TEXT SHOWN:
The analysis of the loss of views of the hills in the EIR only considers the impact from within the downtown, even though many speakers throughout the planning process said they were concerned about the loss of views from the residences in adjacent neighborhoods.
The single reference to impacts on views from outside the downtown planning district is a mention that development might “obstruct existing views of Downtown Area from other areas.”
The DEIR evaluates a skyline that would include two new 220-foot hotels in the downtown inner core area and four additional buildings at 180 feet, with an outer core that includes six new 120-foot buildings, two of which would belong to the university.
By way of comparison, the existing downtown skyline’s lone high-rises at the Great Western building at 173 feet and the Well Fargo tower, which houses 13 floors in 180 feet.
The hotel buildings would include both guest rooms and private condos for permanent residents.
As for historic resources, the touchstones of many political battles in Berkeley in recent years, the DEIR concludes that the only impacts which couldn’t be mitigated would be demolitions of historic buildings to meet the plan’s development quotas.
While Berkeley has a Landmarks Preservation Ordinance, recently reaffirmed in a municipal referendum that turned down a City Council-backed revision, the law isn’t binding on property owned by the university.
UC, as the DEIR notes, typically presents its projects to the city Landmarks Preservation Commission for review, but the city has no legal say over university projects.
As the DEIR notes, UC can override historic and archaeological concerns “[u]nder certain circumstances warranted by public benefits in furtherance of the University’s educational mission.”
Another possible concern raised in the DEIR is the possible impact of new construction on potential historic districts within the downtown.

GIVEN INFORMATION:
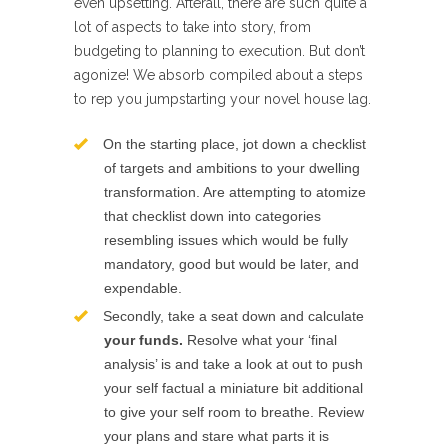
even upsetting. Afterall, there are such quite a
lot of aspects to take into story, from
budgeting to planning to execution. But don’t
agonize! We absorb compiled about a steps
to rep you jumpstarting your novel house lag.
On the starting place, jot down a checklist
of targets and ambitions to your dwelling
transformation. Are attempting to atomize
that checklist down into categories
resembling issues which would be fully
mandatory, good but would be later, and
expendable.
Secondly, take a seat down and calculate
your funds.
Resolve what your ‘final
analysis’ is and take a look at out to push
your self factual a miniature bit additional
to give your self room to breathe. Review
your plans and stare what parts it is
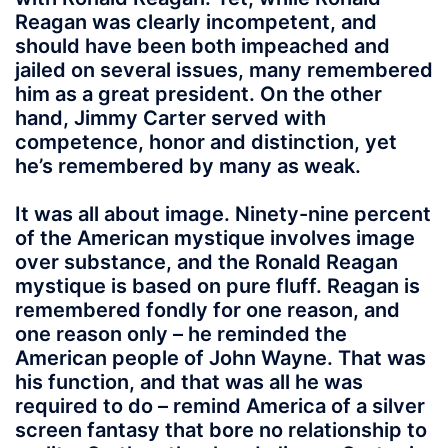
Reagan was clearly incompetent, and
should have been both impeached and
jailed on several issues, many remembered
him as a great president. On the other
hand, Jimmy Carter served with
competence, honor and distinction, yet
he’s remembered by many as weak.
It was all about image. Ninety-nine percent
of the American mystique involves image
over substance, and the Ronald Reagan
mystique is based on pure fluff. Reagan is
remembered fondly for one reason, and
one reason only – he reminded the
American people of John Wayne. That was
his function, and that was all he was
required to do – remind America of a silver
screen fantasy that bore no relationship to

...

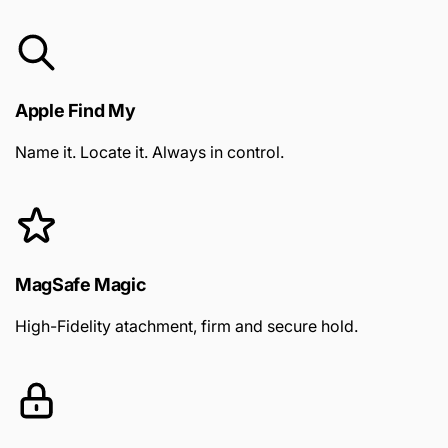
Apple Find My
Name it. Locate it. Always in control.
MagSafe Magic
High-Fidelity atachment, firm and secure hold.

--

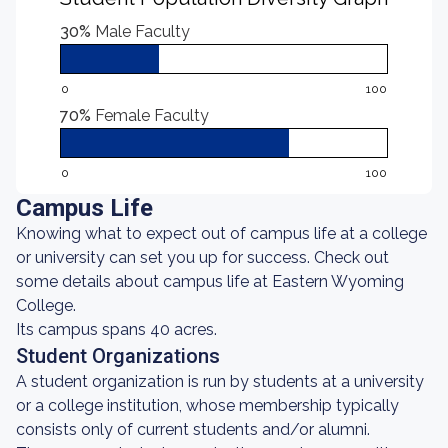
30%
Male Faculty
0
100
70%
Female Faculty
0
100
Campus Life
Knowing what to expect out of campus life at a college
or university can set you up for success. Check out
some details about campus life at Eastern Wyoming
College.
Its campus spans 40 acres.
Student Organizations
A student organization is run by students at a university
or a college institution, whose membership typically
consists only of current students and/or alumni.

ABOUT THIS TASK: From the text on Berkeley's downtown plan, return the passage between "The single reference" and "for permanent residents.", inclusive, copied word for word.

SOLUTION FOR THIS PROBLEM:
The single reference to impacts on views from outside the downtown planning district is a mention that development might “obstruct existing views of Downtown Area from other areas.”
The DEIR evaluates a skyline that would include two new 220-foot hotels in the downtown inner core area and four additional buildings at 180 feet, with an outer core that includes six new 120-foot buildings, two of which would belong to the university.
By way of comparison, the existing downtown skyline’s lone high-rises at the Great Western building at 173 feet and the Well Fargo tower, which houses 13 floors in 180 feet.
The hotel buildings would include both guest rooms and private condos for permanent residents.